■ **Your tasks**
a - Please reproduce the case report on nasal tuberculosis word for word, starting with "Over the past" and going on through "and disseminated disease.".
b - Summarize the case report on nasal tuberculosis in three sentences.

One month later, the symptoms improved and the nasal mucosa gradually became smooth (Figure 1B). After 9 months, the nasal lesions had disappeared. No recurrence was noted during follow-up.
Over the past 20 years, three TNF inhibitors (infliximab, adalimumab, and etanercept) have emerged as effective therapies for patients with certain inflammatory diseases[11]. However, the increased clinical use of TNF antagonists has been accompanied by elevated levels of granulomatous infectious diseases, such as TB. TB associated with anti-TNF immunotherapy is characterized by high rates of extrapulmonary and disseminated disease.
Primary nasal TB associated with anti-TNFα therapy was first reported in 2013[10]. Here, we report another such case. Two previous patients had a long-term history of anti-TNF immunotherapy use for the treatment of psoriatic and rheumatoid arthritis. Notably, both patients were TB-negative before commencement of TNF inhibitors, indicating that primary nasal TB should be considered in patients treated with TNF inhibitors who develop nasal crusting.
Primary nasal TB, a rare form of extrapulmonary TB, is challenging to differentiate from other diseases, given the lack of specific symptoms and signs. Most of us lack experience with this disease and some TB-related tests may not be performed in a timely manner, rendering diagnosis difficult. The symptoms of primary nasal TB are nonspecific, including nasal obstruction and discharge, crusting, epistaxis, and ulceroproliferative lesions of the external nose[5-9]. The nasal cavity is most commonly involved; most infections involve the nasal septum and/or the inferior turbinate. Septal lesions may manifest as bulges, masses, or perforations. The nasal mucosa may be thickened, inflamed, or fragile, and can exhibit granulomatous or ulcerative lesions, or crusting. The second most common site of involvement is the sinuses, mostly involving the maxillary and ethmoid sinuses, manifesting principally as a purulent discharge from the middle meatus, or facial swelling or an abscess. The lesions were in the external nose in a few cases, manifesting principally as lupus vulgaris, characterized by crusted ulceroproliferative lesions and later destruction of the carti
The typical pathological feature of primary nasal TB is granulomatous inflammation. However, granulomatous lesions within the nasal cavity may reflect a wide variety of diseases, including syphilis; mycobacterial, fungal, and parasitic infections; leprosy; systemic lupus erythematosus; and inflammatory diseases[7,12]. Definitive diagnosis is difficult when typical tubercular nodules or acid-fast bacilli are absent. In such cases, other tests need to be considered, and, sometimes, repeat biopsy may be required, as for our case. In our patient, the initial mucosal biopsy revealed lymphoid tissue hyperplasia with extensive necrosis, which could also be seen with lymphoma. However, subsequent repeat biopsy showed chronic granulomatous inflammation and a few acid-fast bacilli.

■ **Records provided**
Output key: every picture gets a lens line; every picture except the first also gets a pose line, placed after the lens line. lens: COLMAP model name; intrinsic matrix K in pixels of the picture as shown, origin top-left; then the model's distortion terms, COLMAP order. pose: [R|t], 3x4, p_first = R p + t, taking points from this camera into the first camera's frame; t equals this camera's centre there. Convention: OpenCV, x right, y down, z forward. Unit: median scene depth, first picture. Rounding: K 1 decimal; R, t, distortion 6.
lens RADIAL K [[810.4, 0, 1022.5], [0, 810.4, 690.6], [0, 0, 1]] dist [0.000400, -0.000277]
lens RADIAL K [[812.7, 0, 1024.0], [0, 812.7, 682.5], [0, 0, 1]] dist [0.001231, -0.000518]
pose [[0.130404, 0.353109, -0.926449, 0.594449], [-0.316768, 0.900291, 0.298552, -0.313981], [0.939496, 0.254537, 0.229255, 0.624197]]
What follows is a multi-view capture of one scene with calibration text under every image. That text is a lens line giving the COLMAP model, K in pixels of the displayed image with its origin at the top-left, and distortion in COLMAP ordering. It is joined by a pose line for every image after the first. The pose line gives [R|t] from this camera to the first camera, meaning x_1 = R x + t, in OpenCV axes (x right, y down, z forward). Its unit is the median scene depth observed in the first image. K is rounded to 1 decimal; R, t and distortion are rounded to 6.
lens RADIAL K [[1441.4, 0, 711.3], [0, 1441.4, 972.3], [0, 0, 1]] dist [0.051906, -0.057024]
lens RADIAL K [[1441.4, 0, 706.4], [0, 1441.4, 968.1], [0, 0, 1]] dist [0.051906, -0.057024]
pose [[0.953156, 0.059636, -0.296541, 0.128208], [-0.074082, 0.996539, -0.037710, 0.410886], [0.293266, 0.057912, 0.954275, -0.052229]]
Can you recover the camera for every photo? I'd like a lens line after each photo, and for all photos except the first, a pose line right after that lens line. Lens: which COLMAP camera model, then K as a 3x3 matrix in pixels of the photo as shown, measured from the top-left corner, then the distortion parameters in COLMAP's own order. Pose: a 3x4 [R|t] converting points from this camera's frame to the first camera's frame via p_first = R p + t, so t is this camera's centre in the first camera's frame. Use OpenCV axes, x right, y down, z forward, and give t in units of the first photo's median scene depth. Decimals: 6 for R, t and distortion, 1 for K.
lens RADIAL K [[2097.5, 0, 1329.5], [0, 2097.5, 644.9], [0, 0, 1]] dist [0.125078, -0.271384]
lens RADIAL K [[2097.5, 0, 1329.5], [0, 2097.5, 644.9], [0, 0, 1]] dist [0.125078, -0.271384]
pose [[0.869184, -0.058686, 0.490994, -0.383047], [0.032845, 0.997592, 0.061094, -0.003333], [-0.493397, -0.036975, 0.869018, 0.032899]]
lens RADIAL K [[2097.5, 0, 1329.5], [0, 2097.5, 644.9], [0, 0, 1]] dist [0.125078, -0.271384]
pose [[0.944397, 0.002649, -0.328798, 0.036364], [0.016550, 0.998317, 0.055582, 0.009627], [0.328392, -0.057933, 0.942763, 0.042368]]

■ **Per-task outputs**
a -
Over the past 20 years, three TNF inhibitors (infliximab, adalimumab, and etanercept) have emerged as effective therapies for patients with certain inflammatory diseases[11]. However, the increased clinical use of TNF antagonists has been accompanied by elevated levels of granulomatous infectious diseases, such as TB. TB associated with anti-TNF immunotherapy is characterized by high rates of extrapulmonary and disseminated disease.

b - The patient's nasal symptoms improved within a month, and the lesions were gone after nine months, with no recurrence during follow-up. Wider use of TNF inhibitors has been accompanied by more granulomatous infections such as TB, so primary nasal TB should be considered in patients on these drugs who develop nasal crusting. Primary nasal TB has nonspecific symptoms and shares its granulomatous pathology with many other diseases, which makes it hard to diagnose, and in this case a repeat biopsy was needed to show chronic granulomatous inflammation and a few acid-fast bacilli.